**EXERCISE OBJECTIVE:** The answer must consist of every line below containing "elbow".

**RECORDS FOR THIS EXERCISE:**
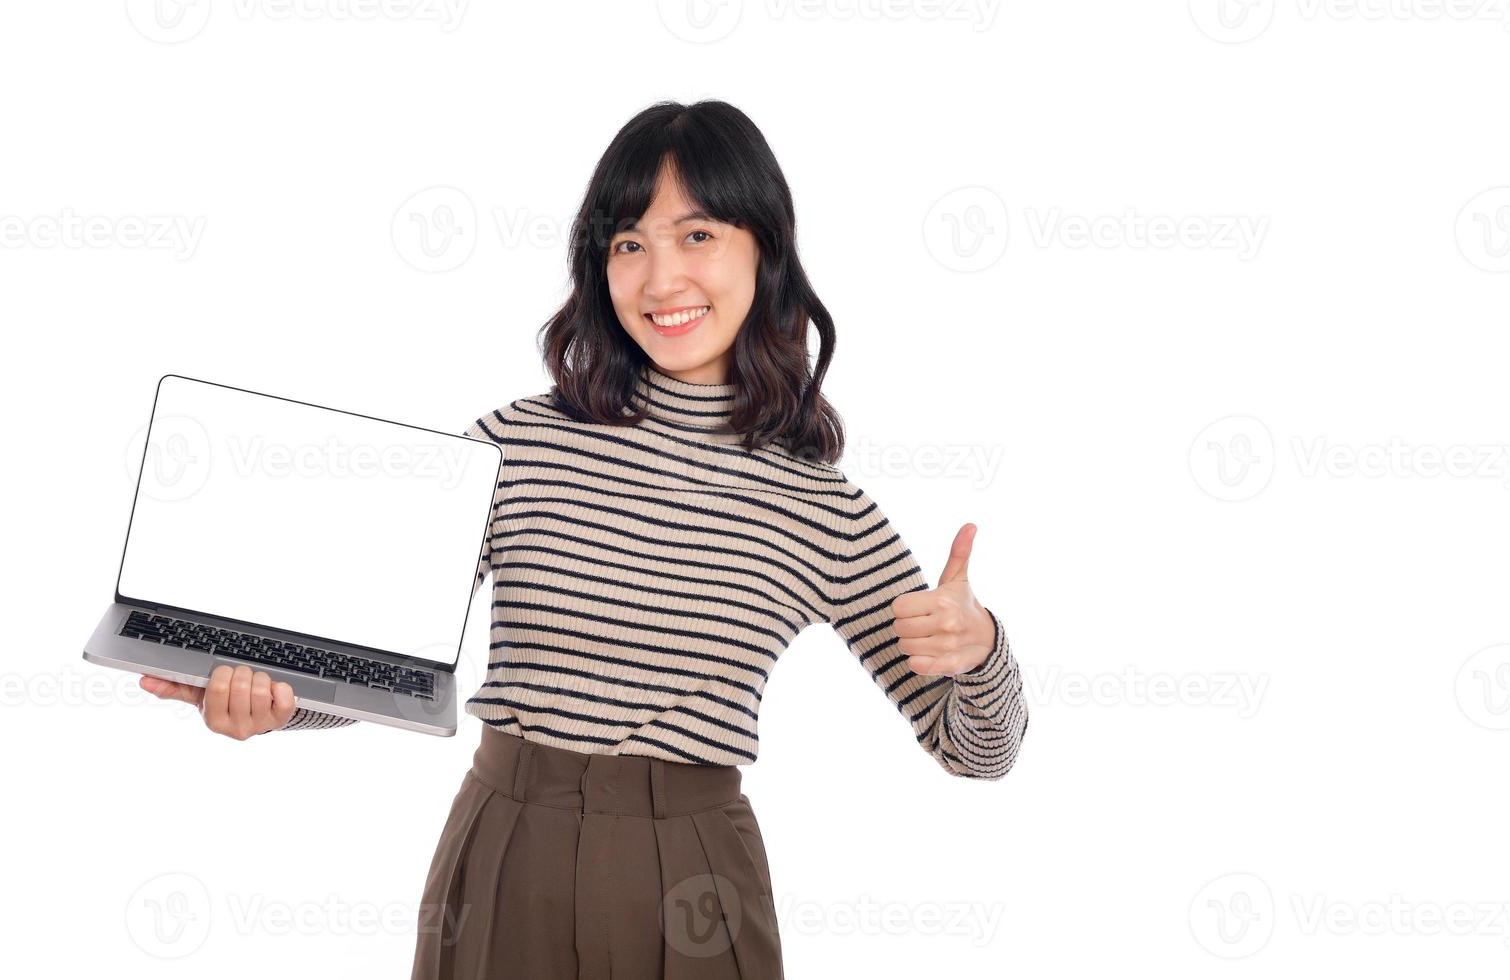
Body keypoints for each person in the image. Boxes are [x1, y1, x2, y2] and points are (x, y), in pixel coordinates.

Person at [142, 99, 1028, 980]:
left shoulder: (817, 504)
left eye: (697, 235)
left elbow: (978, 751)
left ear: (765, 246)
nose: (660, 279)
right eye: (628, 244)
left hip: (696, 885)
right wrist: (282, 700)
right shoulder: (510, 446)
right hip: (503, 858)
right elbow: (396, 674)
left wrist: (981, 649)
...
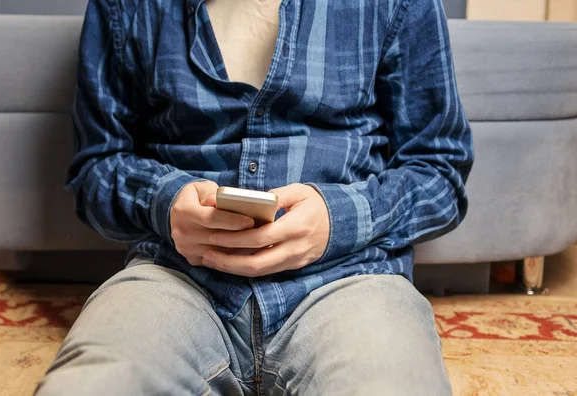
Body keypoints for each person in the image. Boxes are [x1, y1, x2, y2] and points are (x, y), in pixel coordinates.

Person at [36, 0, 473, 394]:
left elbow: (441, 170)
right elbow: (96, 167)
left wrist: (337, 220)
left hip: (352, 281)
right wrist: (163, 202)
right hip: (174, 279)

**TASK RESULT:**
left elbow: (978, 751)
right elbow: (396, 674)
left elbow: (441, 170)
right elbow: (96, 167)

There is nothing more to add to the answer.